Segment Start: The data
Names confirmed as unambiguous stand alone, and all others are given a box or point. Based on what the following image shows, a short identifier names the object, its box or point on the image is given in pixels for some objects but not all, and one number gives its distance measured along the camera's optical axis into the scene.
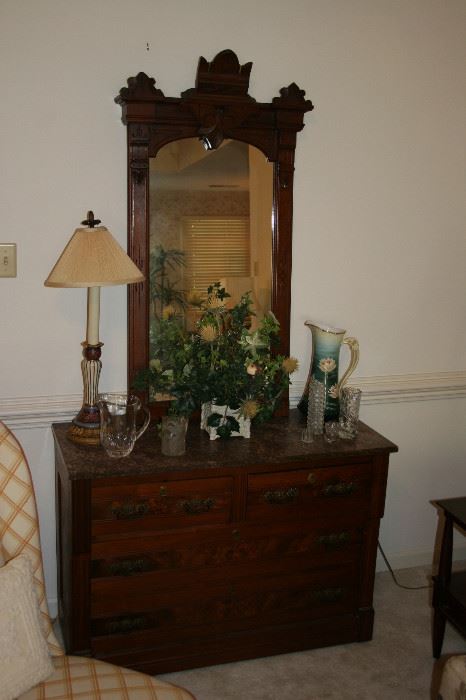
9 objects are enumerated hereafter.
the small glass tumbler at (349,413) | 2.43
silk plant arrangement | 2.27
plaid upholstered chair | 1.68
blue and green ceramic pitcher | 2.49
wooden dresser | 2.15
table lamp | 2.07
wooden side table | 2.39
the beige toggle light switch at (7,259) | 2.28
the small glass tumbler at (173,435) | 2.18
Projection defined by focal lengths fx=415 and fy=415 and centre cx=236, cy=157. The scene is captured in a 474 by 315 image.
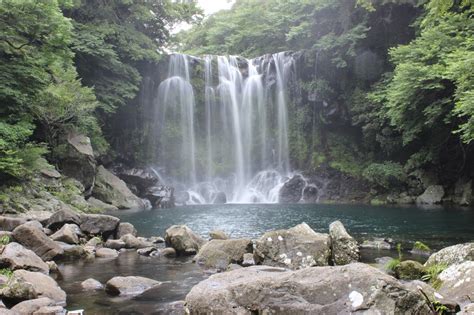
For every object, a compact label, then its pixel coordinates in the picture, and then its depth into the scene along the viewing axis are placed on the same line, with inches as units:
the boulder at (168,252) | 454.6
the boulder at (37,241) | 376.8
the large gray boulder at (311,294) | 181.3
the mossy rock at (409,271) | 315.9
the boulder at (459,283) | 217.5
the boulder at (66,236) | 456.4
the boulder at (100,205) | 938.5
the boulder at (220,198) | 1316.8
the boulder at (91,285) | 304.5
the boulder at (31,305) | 223.8
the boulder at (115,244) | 494.6
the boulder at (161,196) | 1170.0
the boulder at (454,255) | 294.6
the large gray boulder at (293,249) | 343.6
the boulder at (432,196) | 1108.8
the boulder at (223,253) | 384.2
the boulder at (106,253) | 440.1
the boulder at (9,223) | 442.6
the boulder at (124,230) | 553.3
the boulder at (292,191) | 1326.3
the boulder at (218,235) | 490.0
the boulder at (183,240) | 460.1
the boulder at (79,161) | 947.3
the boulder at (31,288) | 246.2
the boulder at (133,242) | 500.9
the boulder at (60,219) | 514.3
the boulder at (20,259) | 300.2
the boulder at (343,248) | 354.3
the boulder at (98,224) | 525.0
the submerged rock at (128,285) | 294.0
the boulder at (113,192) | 1051.9
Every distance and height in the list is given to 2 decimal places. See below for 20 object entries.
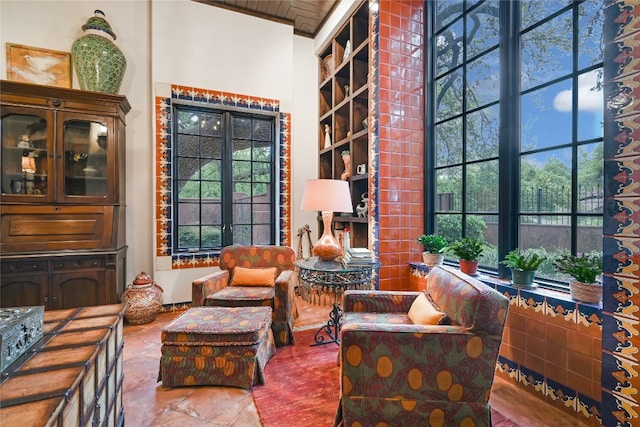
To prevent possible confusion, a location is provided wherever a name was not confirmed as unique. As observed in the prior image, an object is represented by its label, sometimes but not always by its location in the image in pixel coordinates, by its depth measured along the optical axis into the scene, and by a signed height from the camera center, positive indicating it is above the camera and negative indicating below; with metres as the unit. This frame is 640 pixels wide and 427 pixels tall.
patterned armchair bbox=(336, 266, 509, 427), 1.36 -0.72
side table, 2.25 -0.50
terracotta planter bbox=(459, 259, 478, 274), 2.28 -0.42
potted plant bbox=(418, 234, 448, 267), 2.65 -0.32
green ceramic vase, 2.83 +1.46
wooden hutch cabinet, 2.51 +0.13
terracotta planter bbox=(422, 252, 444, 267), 2.67 -0.42
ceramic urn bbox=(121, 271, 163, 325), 2.88 -0.87
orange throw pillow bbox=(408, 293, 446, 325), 1.58 -0.57
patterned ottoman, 1.88 -0.91
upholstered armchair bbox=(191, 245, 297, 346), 2.43 -0.64
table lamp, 2.41 +0.07
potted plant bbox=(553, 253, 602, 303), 1.58 -0.34
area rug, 1.61 -1.11
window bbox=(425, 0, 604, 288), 1.80 +0.64
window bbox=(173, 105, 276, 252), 3.55 +0.41
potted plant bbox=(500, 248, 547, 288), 1.88 -0.35
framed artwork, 2.83 +1.41
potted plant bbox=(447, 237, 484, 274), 2.29 -0.32
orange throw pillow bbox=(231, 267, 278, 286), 2.75 -0.61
Segment End: The data
Work instructions
For the lines above, output exactly those from the line containing "wooden dresser | 2.15" through the line containing "Projection defined by", and skip the others.

Solution to this problem
wooden dresser | 2.15
table lamp | 2.07
wooden side table | 2.39
the beige toggle light switch at (7,259) | 2.28
the small glass tumbler at (173,435) | 2.18
Projection defined by focal lengths fx=415 and fy=415 and centre cx=236, cy=157. The scene is captured in a 474 by 315 image.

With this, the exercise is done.